• TASK INSTRUCTIONS
Reproduce every line of the data below word for word, keeping the original order and line breaks.

※ ※ ※

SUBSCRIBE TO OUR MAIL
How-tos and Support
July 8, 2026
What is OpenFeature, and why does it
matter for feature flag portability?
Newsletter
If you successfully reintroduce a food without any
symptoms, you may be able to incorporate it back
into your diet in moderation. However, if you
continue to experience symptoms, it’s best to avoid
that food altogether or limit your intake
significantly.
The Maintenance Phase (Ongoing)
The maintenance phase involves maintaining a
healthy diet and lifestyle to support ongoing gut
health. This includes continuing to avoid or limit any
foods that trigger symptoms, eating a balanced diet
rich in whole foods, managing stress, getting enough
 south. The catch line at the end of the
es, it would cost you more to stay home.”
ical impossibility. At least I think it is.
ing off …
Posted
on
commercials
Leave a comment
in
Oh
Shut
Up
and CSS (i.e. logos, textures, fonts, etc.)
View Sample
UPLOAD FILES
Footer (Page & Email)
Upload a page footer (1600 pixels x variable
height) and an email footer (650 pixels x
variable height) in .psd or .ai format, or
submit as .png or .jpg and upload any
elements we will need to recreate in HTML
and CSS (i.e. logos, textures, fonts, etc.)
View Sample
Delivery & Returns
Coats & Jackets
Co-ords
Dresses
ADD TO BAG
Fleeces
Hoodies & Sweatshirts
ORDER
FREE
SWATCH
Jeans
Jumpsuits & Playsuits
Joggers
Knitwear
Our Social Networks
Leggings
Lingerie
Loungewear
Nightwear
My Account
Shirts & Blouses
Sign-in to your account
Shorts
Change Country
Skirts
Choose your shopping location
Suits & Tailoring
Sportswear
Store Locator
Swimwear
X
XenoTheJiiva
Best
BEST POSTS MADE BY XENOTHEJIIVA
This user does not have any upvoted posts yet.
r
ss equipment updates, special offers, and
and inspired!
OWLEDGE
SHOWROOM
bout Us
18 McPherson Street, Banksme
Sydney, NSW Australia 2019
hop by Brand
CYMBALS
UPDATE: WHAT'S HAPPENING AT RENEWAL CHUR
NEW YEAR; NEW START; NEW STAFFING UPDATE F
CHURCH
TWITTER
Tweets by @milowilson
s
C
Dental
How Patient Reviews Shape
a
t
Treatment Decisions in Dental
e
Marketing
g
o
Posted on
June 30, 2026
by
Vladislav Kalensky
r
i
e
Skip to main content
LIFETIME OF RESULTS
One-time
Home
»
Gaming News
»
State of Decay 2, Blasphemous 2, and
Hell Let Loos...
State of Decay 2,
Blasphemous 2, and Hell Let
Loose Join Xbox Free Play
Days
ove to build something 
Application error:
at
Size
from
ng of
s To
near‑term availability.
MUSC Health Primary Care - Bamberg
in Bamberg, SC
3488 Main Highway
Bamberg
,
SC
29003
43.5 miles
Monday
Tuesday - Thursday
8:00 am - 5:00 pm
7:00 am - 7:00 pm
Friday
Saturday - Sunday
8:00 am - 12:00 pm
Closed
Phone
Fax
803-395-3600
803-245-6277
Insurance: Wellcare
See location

※ ※ ※

• OUTPUT BELOW
SUBSCRIBE TO OUR MAIL
How-tos and Support
July 8, 2026
What is OpenFeature, and why does it
matter for feature flag portability?
Newsletter
If you successfully reintroduce a food without any
symptoms, you may be able to incorporate it back
into your diet in moderation. However, if you
continue to experience symptoms, it’s best to avoid
that food altogether or limit your intake
significantly.
The Maintenance Phase (Ongoing)
The maintenance phase involves maintaining a
healthy diet and lifestyle to support ongoing gut
health. This includes continuing to avoid or limit any
foods that trigger symptoms, eating a balanced diet
rich in whole foods, managing stress, getting enough
 south. The catch line at the end of the
es, it would cost you more to stay home.”
ical impossibility. At least I think it is.
ing off …
Posted
on
commercials
Leave a comment
in
Oh
Shut
Up
and CSS (i.e. logos, textures, fonts, etc.)
View Sample
UPLOAD FILES
Footer (Page & Email)
Upload a page footer (1600 pixels x variable
height) and an email footer (650 pixels x
variable height) in .psd or .ai format, or
submit as .png or .jpg and upload any
elements we will need to recreate in HTML
and CSS (i.e. logos, textures, fonts, etc.)
View Sample
Delivery & Returns
Coats & Jackets
Co-ords
Dresses
ADD TO BAG
Fleeces
Hoodies & Sweatshirts
ORDER
FREE
SWATCH
Jeans
Jumpsuits & Playsuits
Joggers
Knitwear
Our Social Networks
Leggings
Lingerie
Loungewear
Nightwear
My Account
Shirts & Blouses
Sign-in to your account
Shorts
Change Country
Skirts
Choose your shopping location
Suits & Tailoring
Sportswear
Store Locator
Swimwear
X
XenoTheJiiva
Best
BEST POSTS MADE BY XENOTHEJIIVA
This user does not have any upvoted posts yet.
r
ss equipment updates, special offers, and
and inspired!
OWLEDGE
SHOWROOM
bout Us
18 McPherson Street, Banksme
Sydney, NSW Australia 2019
hop by Brand
CYMBALS
UPDATE: WHAT'S HAPPENING AT RENEWAL CHUR
NEW YEAR; NEW START; NEW STAFFING UPDATE F
CHURCH
TWITTER
Tweets by @milowilson
s
C
Dental
How Patient Reviews Shape
a
t
Treatment Decisions in Dental
e
Marketing
g
o
Posted on
June 30, 2026
by
Vladislav Kalensky
r
i
e
Skip to main content
LIFETIME OF RESULTS
One-time
Home
»
Gaming News
»
State of Decay 2, Blasphemous 2, and
Hell Let Loos...
State of Decay 2,
Blasphemous 2, and Hell Let
Loose Join Xbox Free Play
Days
ove to build something 
Application error:
at
Size
from
ng of
s To
near‑term availability.
MUSC Health Primary Care - Bamberg
in Bamberg, SC
3488 Main Highway
Bamberg
,
SC
29003
43.5 miles
Monday
Tuesday - Thursday
8:00 am - 5:00 pm
7:00 am - 7:00 pm
Friday
Saturday - Sunday
8:00 am - 12:00 pm
Closed
Phone
Fax
803-395-3600
803-245-6277
Insurance: Wellcare
See location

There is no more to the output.